3. Overall, how well does the model explain the data and what insights do you derive from it?

*These answers count* - that is, make sure to spend some time on them, connecting to your analysis above. There is no single right answer, but as long as you support your reasoning with evidence you are on the right track.

Note - scikit-learn logistic regression does *not* automatically perform a hypothesis test on coefficients. That is OK - if you scale the data they are more comparable in weight.

### Match the following situation descriptions with the model most appropriate to addressing them

In addition to logistic regression, a number of other approaches were covered this week.
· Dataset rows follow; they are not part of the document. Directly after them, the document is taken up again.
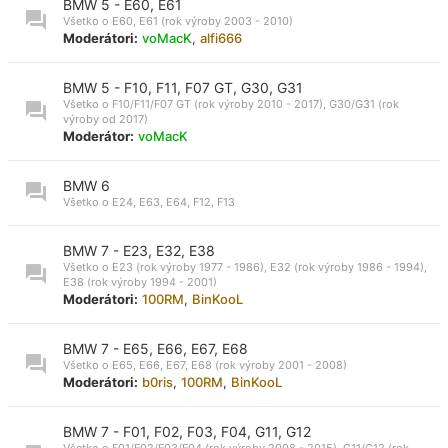
BMW 5 - E60, E61
Všetko o E60, E61 (rok výroby 2003 - 2010)
Moderátori:
voMacK
,
alfi666
BMW 5 - F10, F11, F07 GT, G30, G31
Všetko o F10/F11/F07 GT (rok výroby 2010 - 2017), G30/G31 (rok
výroby od 2017)
Moderátor:
voMacK
BMW 6
Všetko o E24, E63, E64, F12, F13
BMW 7 - E23, E32, E38
Všetko o E23 (rok výroby 1977 - 1986), E32 (rok výroby 1986 - 1994),
E38 (rok výroby 1994 - 2001)
Moderátori:
100RM
,
BinKooL
BMW 7 - E65, E66, E67, E68
Všetko o E65, E66, E67, E68 (rok výroby 2001 - 2008)
Moderátori:
b0ris
,
100RM
,
BinKooL
BMW 7 - F01, F02, F03, F04, G11, G12
Všetko o F01/F02/F03/F04 (rok výroby 2008 - 2015), G11/G12 (rok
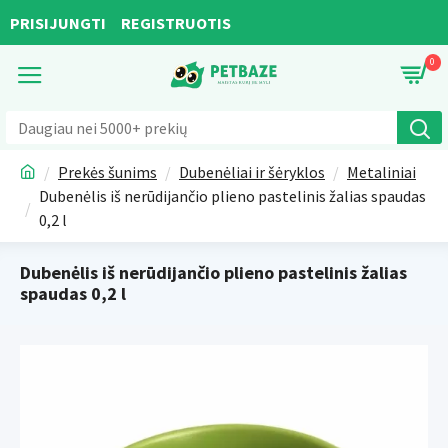
PRISIJUNGTI
REGISTRUOTIS
0
Prekės šunims
Dubenėliai ir šėryklos
Metaliniai
Dubenėlis iš nerūdijančio plieno pastelinis žalias spaudas
0,2 l
Dubenėlis iš nerūdijančio plieno pastelinis žalias
spaudas 0,2 l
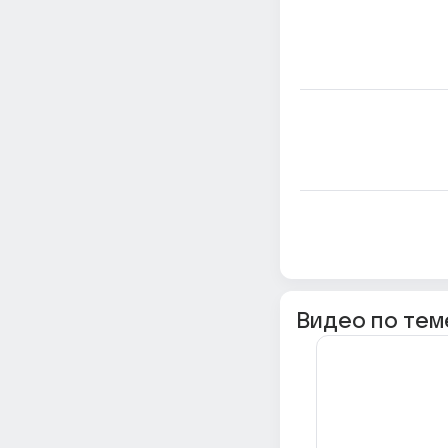
Видео по тем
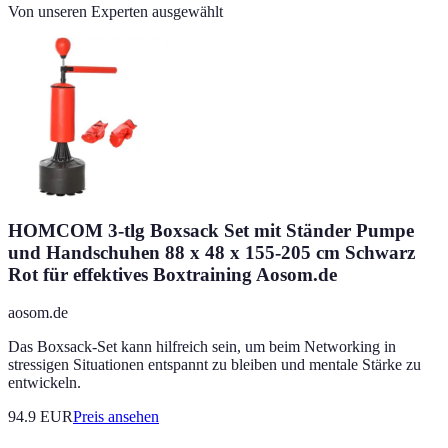
Von unseren Experten ausgewählt
HOMCOM 3-tlg Boxsack Set mit Ständer Pumpe
und Handschuhen 88 x 48 x 155-205 cm Schwarz
Rot für effektives Boxtraining Aosom.de
aosom.de
Das Boxsack-Set kann hilfreich sein, um beim Networking in
stressigen Situationen entspannt zu bleiben und mentale Stärke zu
entwickeln.
94.9
EUR
Preis ansehen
Pair them with the situations they are most appropriate for, and briefly explain why.

Situations:
1. You are given data on academic performance of primary school students, and asked to fit a model to help predict "at-risk" students who are likely to receive the bottom tier of grades.
2. You are studying tech companies and their patterns in releasing new products, and would like to be able to model and predict when a new product is likely to be launched.
3. You are working on modeling expected plant size and yield with a laboratory that is able to capture fantastically detailed physical data about plants, but only of a few dozen plants at a time.

Approaches:
1. Ridge Regression
2. Quantile Regression
3. Survival Analysis

**What are 3 features positively correlated with income above 50k**

Education level, having an executive-managerial profession and working security have some of the highest positive coorelations on the X9 coefficient table.
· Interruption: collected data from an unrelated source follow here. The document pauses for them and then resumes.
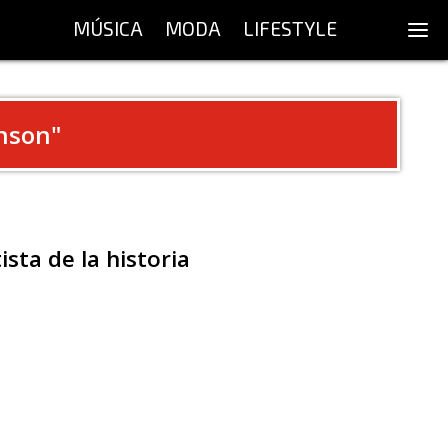
MÚSICA
MODA
LIFESTYLE
nson
"
sta de la historia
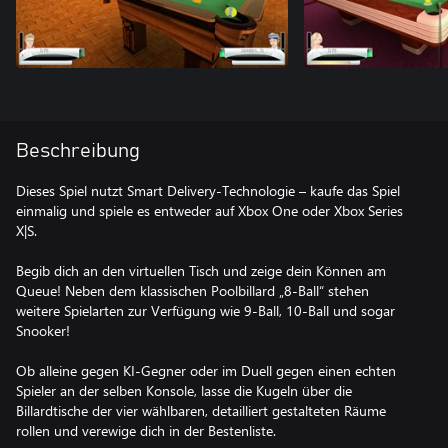
Beschreibung
Dieses Spiel nutzt Smart Delivery-Technologie – kaufe das Spiel
einmalig und spiele es entweder auf Xbox One oder Xbox Series
X|S.
Begib dich an den virtuellen Tisch und zeige dein Können am
Queue! Neben dem klassischen Poolbillard „8-Ball“ stehen
weitere Spielarten zur Verfügung wie 9-Ball, 10-Ball und sogar
Snooker!
Ob alleine gegen KI-Gegner oder im Duell gegen einen echten
Spieler an der selben Konsole, lasse die Kugeln über die
Billardtische der vier wählbaren, detailliert gestalteten Räume
rollen und verewige dich in der Bestenliste.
** What are 3 features negatively correlated with income above 50k?**

Having a farming or fishing profession, having a cleaning profession and immigrating from Mexico are some of the highest negative coorelations. The highest in any direction is the negative 'other services', but it's hard to say what that means.
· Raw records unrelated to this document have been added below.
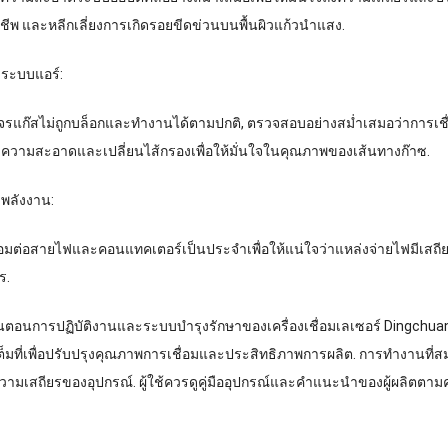
พ และหลีกเลี่ยงการเกิดรอยขีดข่วนบนพื้นผิวแก้วนำแสง.
าระบบแอร์:
รแก๊สไม่ถูกบล็อกและทำงานได้ตามปกติ, ตรวจสอบอย่างสม่ำเสมอว่าการเชื่อม
ทำความสะอาดและเปลี่ยนไส้กรองเพื่อให้มั่นใจในคุณภาพของเส้นทางก๊าซ.
าพลังงาน:
มต่อสายไฟและคอนแทคเตอร์เป็นประจำเพื่อให้แน่ใจว่าแหล่งจ่ายไฟมีเสถียรภ
ร.
้นตอนการปฏิบัติงานและระบบบำรุงรักษาของเครื่องเชื่อมเลเซอร์ Dingchua
งเต็มที่เพื่อปรับปรุงคุณภาพการเชื่อมและประสิทธิภาพการผลิต. การทำงา
ามเสถียรของอุปกรณ์. ผู้ใช้ควรดูคู่มืออุปกรณ์และคำแนะนำของผู้ผลิตต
**Overall, how well does the model explain the data and what insights do you derive from it?**

The model scores highly for percent of data explained by model. With no changes it predicts 79, and I was able to get it up to 81.3%, when models from earlier in the unit were good were 20-40. Education level, Occupation type and capital gains and losses are quite influential on the score while country of origin is extremely minor effect and oddly, 'work-class' is bad for the score (less precise than occupation). Age could be bad for the score because it's not linear, we would expect it to be highest in middle age but start to be a negative indicator after retirement.

**You are given data on academic performance of primary school students, and asked to fit a model to help predict "at-risk" students who are likely to receive the bottom tier of grades.**
Quantile regression can be used to find the relationship features have only to an upper % of data (such as top 10% or top 50% of grades). You can infer negative correlations are risks to becoming below that grade.

**You are studying tech companies and their patterns in releasing new products, and would like to be able to model and predict when a new product is likely to be launched.**
Using survival regression, we can define the new product is the death event and analyze how long features 'survive'.

**You are working on modeling expected plant size and yield with a laboratory that is able to capture fantastically detailed physical data about plants, but only of a few dozen plants at a time.**
Ridge regression can be used to highly customize the regression to avoid overfitting a small number of values.